-- Data for this task follows --

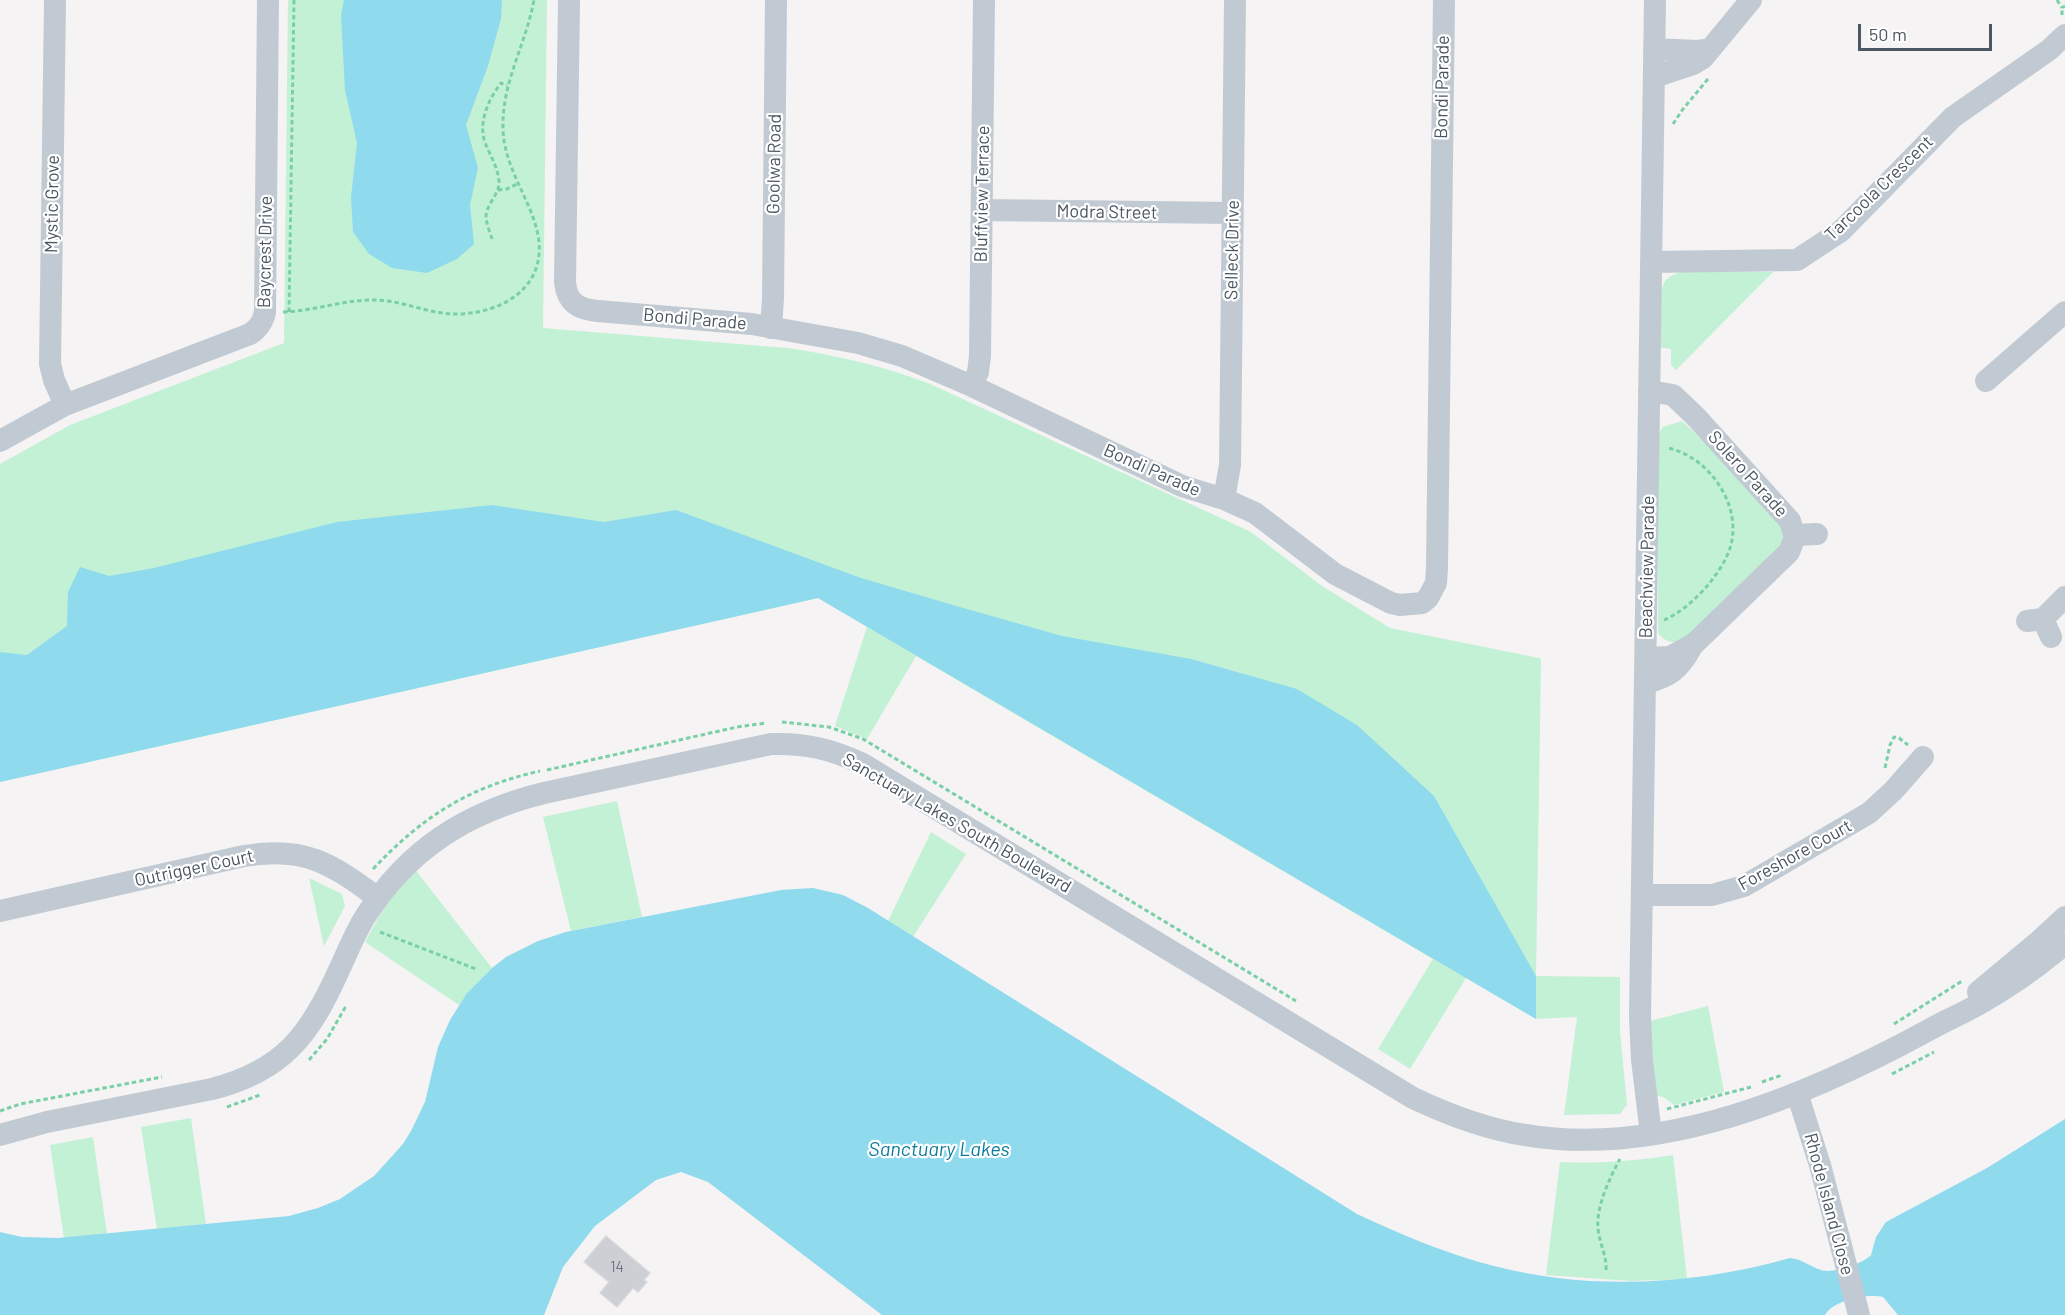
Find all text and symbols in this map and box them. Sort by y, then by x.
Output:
scale bar [1861,12,1994,50]
text: 50 m [1869,23,1907,45]
street label: Bondi Parade [1430,35,1454,139]
street label: Goolwa Road [762,114,786,214]
street label: Bluffview Terrace [970,125,994,263]
street label: Tarcoola Crescent [1820,131,1938,245]
street label: Mystic Grove [40,155,64,253]
street label: Baycrest Drive [253,196,277,308]
street label: Modra Street [1056,200,1158,224]
street label: Selleck Drive [1220,200,1244,300]
street label: Bondi Parade [642,304,748,334]
street label: Solero Parade [1704,426,1792,522]
street label: Bondi Parade [1100,439,1204,501]
street label: Beachview Parade [1635,495,1659,639]
street label: Sanctuary Lakes South Boulevard [839,748,1075,898]
street label: Foreshore Court [1734,815,1856,895]
street label: Outrigger Court [132,845,256,891]
street label: Rhode Island Close [1800,1131,1858,1277]
water label: Sanctuary Lakes [868,1137,1010,1161]
house number: 14 [610,1258,624,1276]

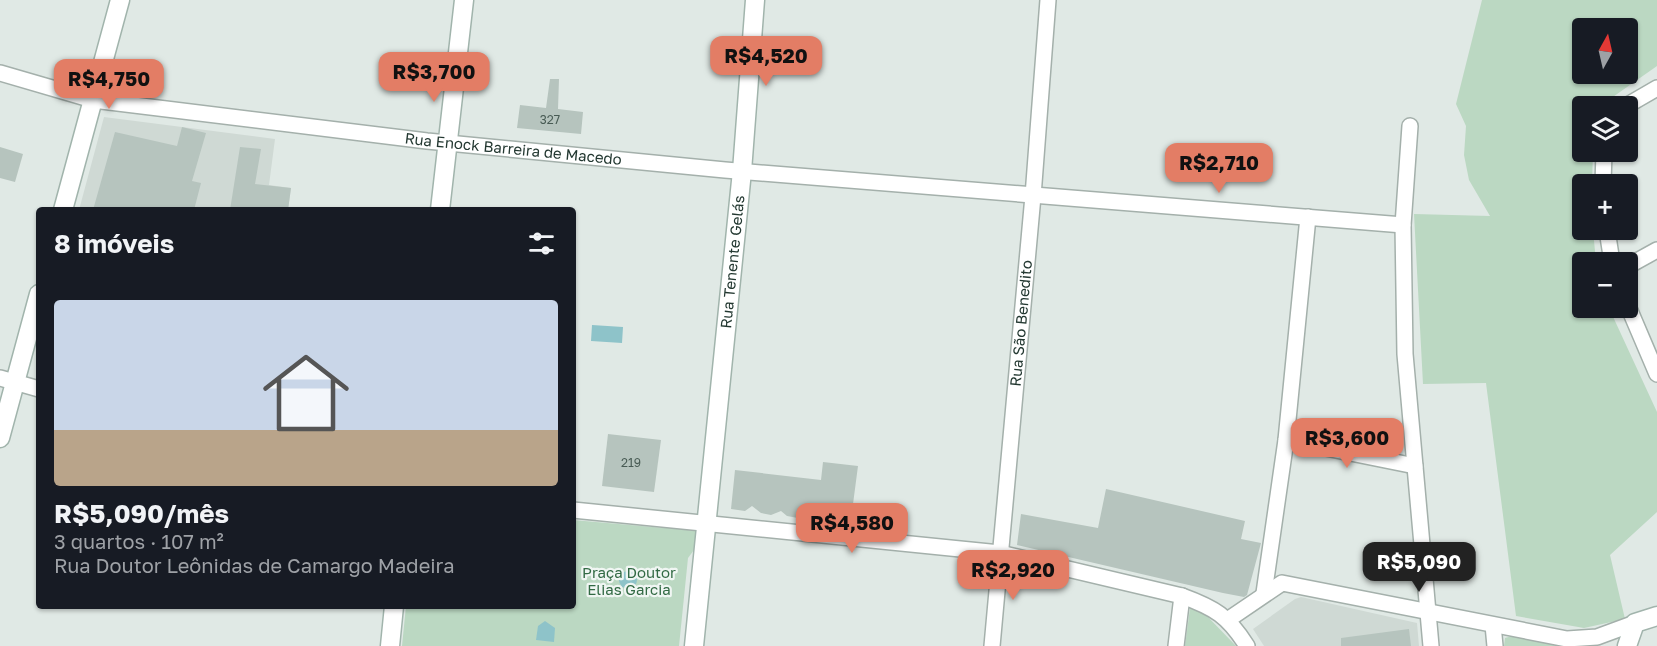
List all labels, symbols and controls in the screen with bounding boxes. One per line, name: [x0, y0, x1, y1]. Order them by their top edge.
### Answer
north arrow: [1572, 18, 1638, 84]
map controls: [1572, 18, 1638, 318]
pin: R$4,520: [711, 36, 821, 87]
text: R$4,520: [724, 43, 808, 67]
pin: R$3,700: [379, 52, 489, 103]
pin: R$4,750: [54, 59, 164, 110]
text: R$3,700: [393, 59, 475, 83]
text: R$4,750: [68, 66, 150, 90]
button: layers: [1572, 96, 1638, 162]
house number: 327: [540, 112, 560, 127]
street label: Rua Enock Barreira de Macedo: [404, 128, 623, 168]
pin: R$2,710: [1164, 143, 1274, 194]
text: R$2,710: [1179, 150, 1259, 174]
button: +: [1572, 174, 1638, 240]
street label: Rua Tenente Gelás: [716, 194, 748, 329]
icon: filters: [525, 227, 558, 260]
text: 8 imóveis: [54, 228, 174, 259]
button: −: [1572, 252, 1638, 318]
street label: Rua São Benedito: [1006, 259, 1035, 387]
icon: home: [252, 339, 360, 447]
pin: R$3,600: [1292, 418, 1402, 469]
text: R$3,600: [1305, 425, 1389, 449]
house number: 219: [621, 455, 641, 470]
text: R$5,090/mês: [54, 498, 229, 529]
pin: R$4,580: [797, 503, 907, 554]
text: R$4,580: [810, 510, 894, 534]
text: 3 quartos · 107 m²: [54, 529, 224, 553]
pin: R$5,090: [1364, 542, 1474, 593]
text: R$5,090: [1377, 549, 1461, 573]
pin: R$2,920: [958, 550, 1068, 601]
text: Rua Doutor Leônidas de Camargo Madeira: [54, 553, 455, 577]
text: R$2,920: [971, 557, 1055, 581]
park label: Praça Doutor Elias Garcia: [582, 563, 676, 598]

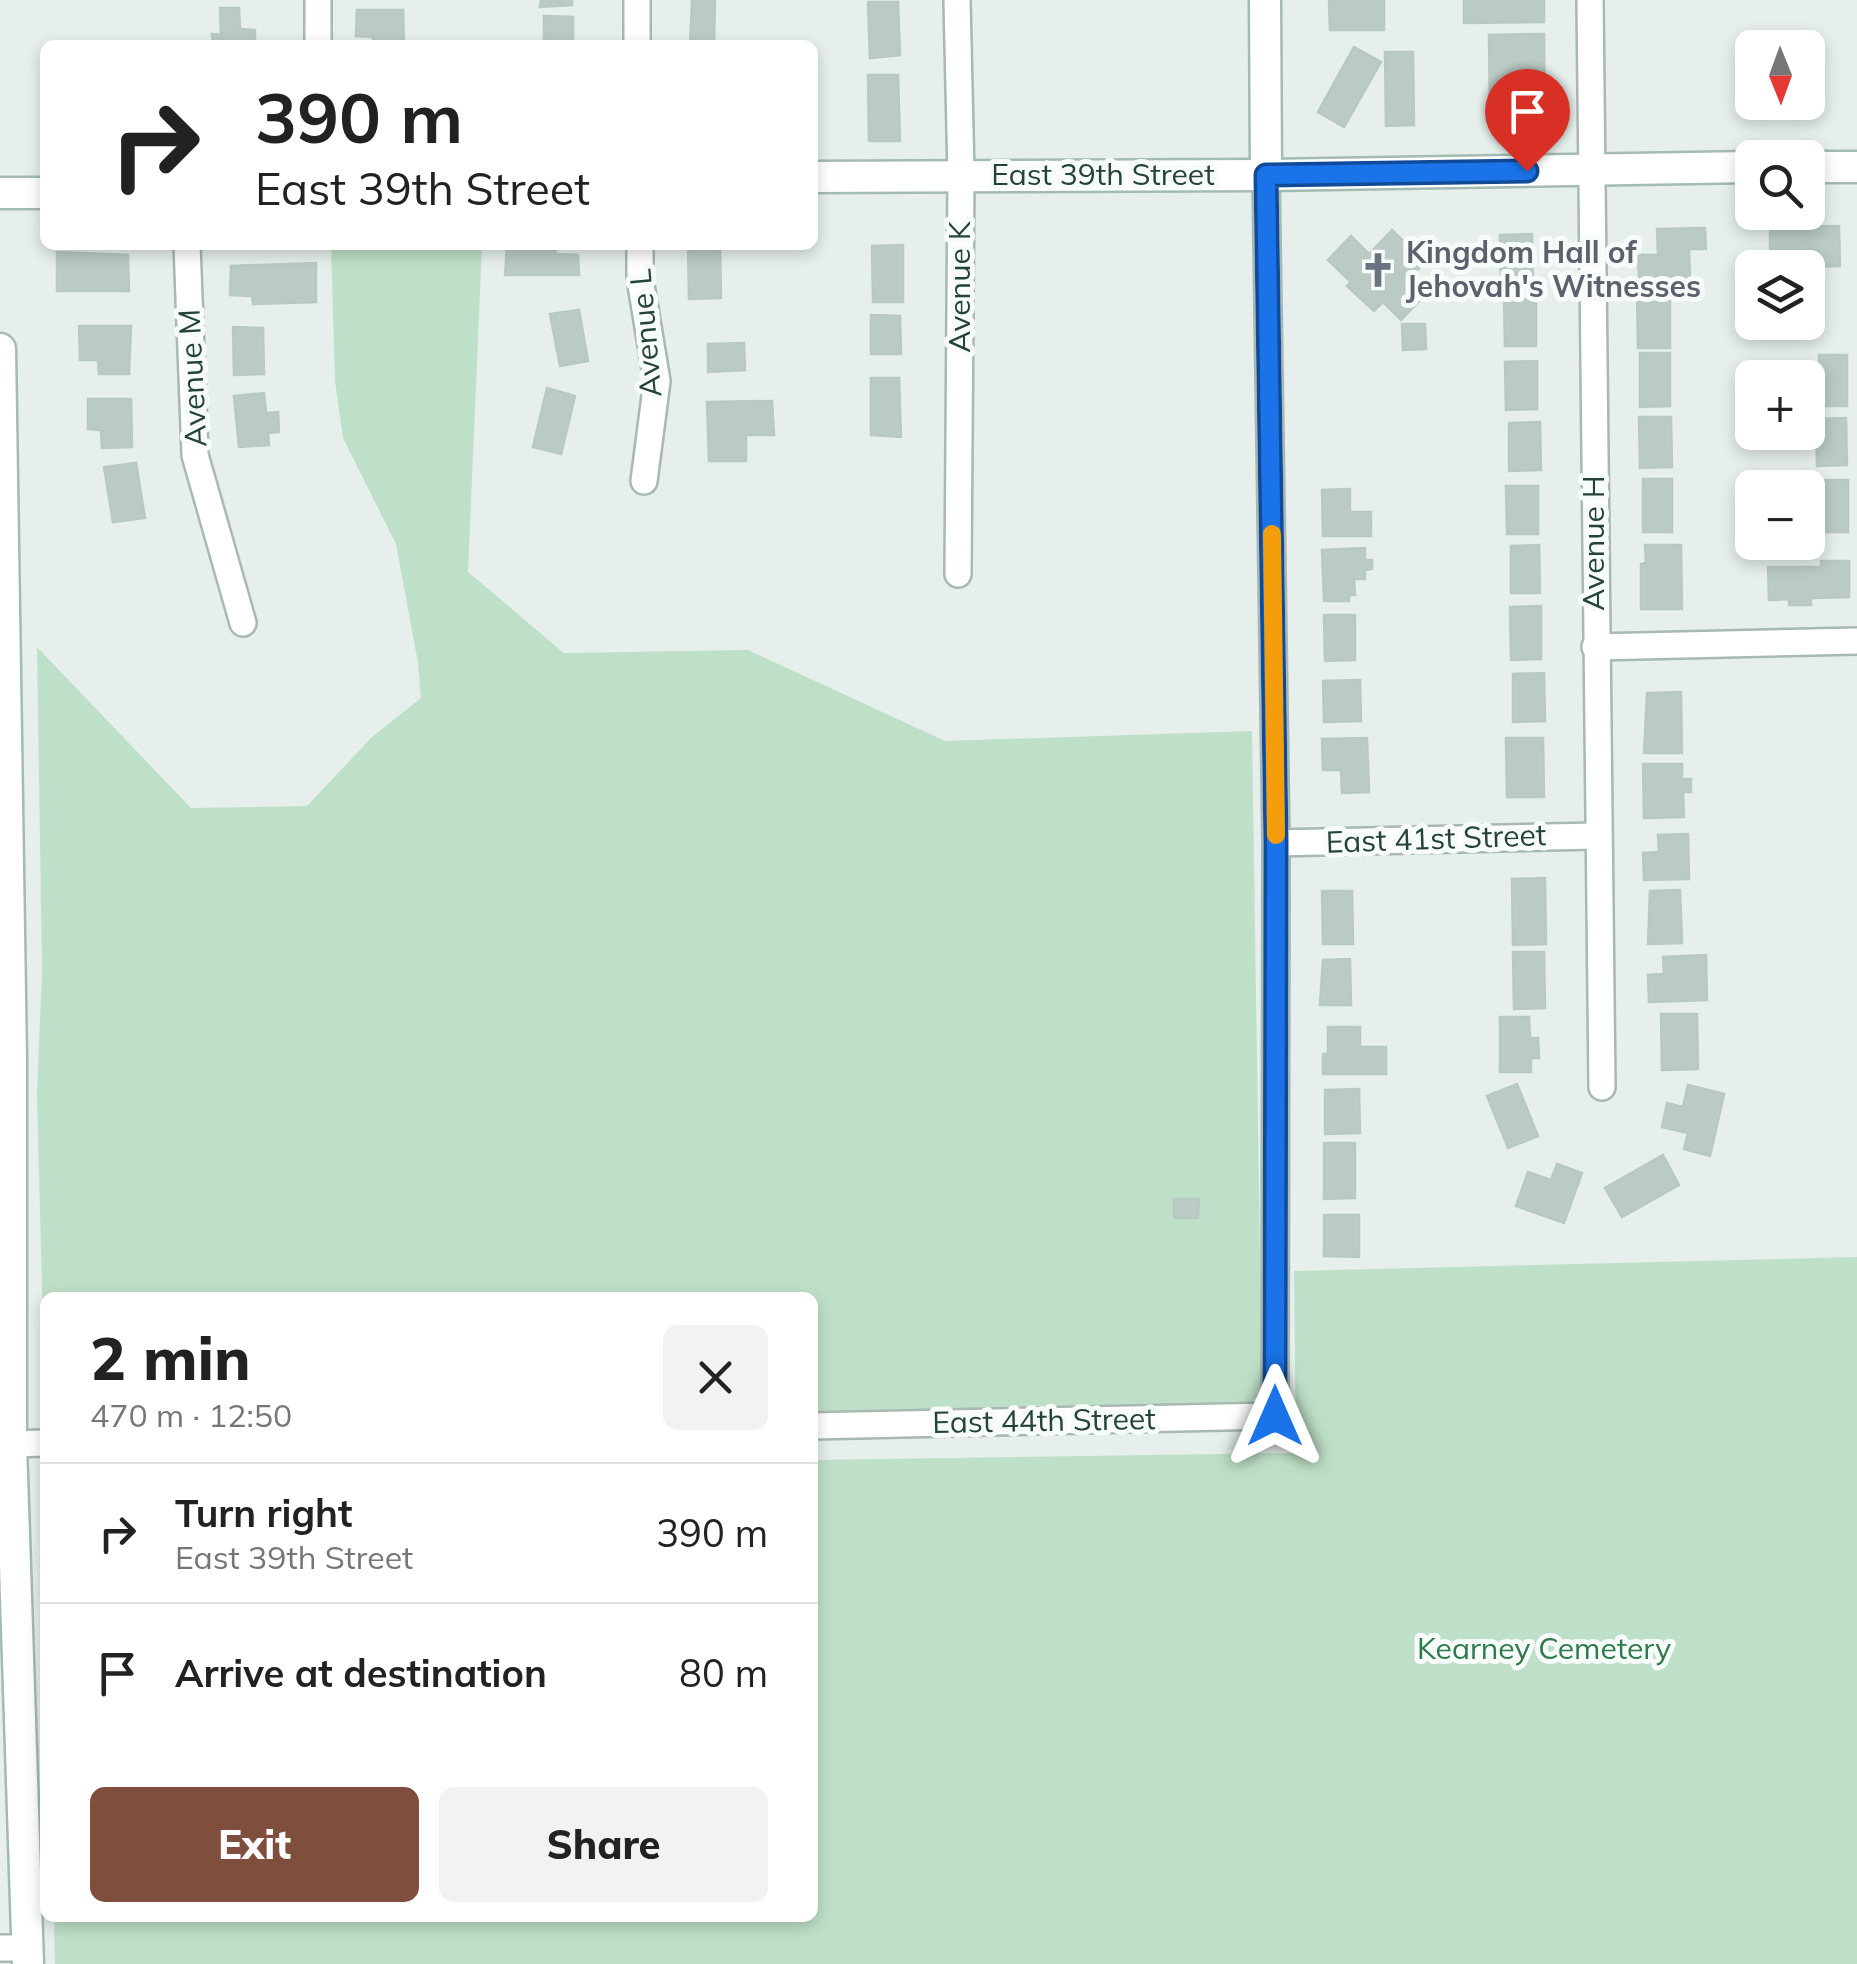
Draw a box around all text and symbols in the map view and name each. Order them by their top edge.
north arrow [1735,30,1825,120]
map controls [1735,30,1825,560]
pin [1485,69,1570,172]
text: 390 m [255,73,463,161]
icon: right [90,80,220,210]
icon: arrive [1500,84,1555,139]
button: search [1735,140,1825,230]
street label: East 39th Street [991,155,1215,193]
text: East 39th Street [255,160,590,216]
street label: Avenue K [940,220,978,353]
place label: Kingdom Hall of Jehovah's Witnesses [1406,233,1701,305]
button: layers [1735,250,1825,340]
church icon: Kingdom Hall of Jehovah's Witnesses [1359,251,1397,289]
street label: Avenue L [620,267,670,399]
street label: Avenue M [169,308,215,448]
button: + [1735,360,1825,450]
button: − [1735,470,1825,560]
street label: Avenue H [1574,475,1612,611]
street label: East 41st Street [1325,815,1547,861]
text: 2 min [90,1320,251,1395]
button: close [663,1325,768,1430]
position arrow [1223,1364,1327,1468]
text: 470 m · 12:50 [90,1395,292,1435]
street label: East 44th Street [932,1399,1156,1441]
text: Turn right [175,1489,352,1537]
icon: right [90,1506,145,1561]
text: 390 m [656,1509,768,1557]
text: East 39th Street [175,1537,413,1577]
park label: Kearney Cemetery [1417,1629,1671,1667]
icon: arrive [90,1646,145,1701]
text: Arrive at destination [175,1649,547,1697]
text: 80 m [679,1649,768,1697]
button: Exit [90,1787,419,1902]
button: Share [439,1787,768,1902]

-- Data for this task concluded --

#### [What is expected]
Each line above with the word "Sanctuary" must be returned.

#### [Answer to this problem]
street label: Sanctuary Lakes South Boulevard [839,748,1075,898]
water label: Sanctuary Lakes [868,1137,1010,1161]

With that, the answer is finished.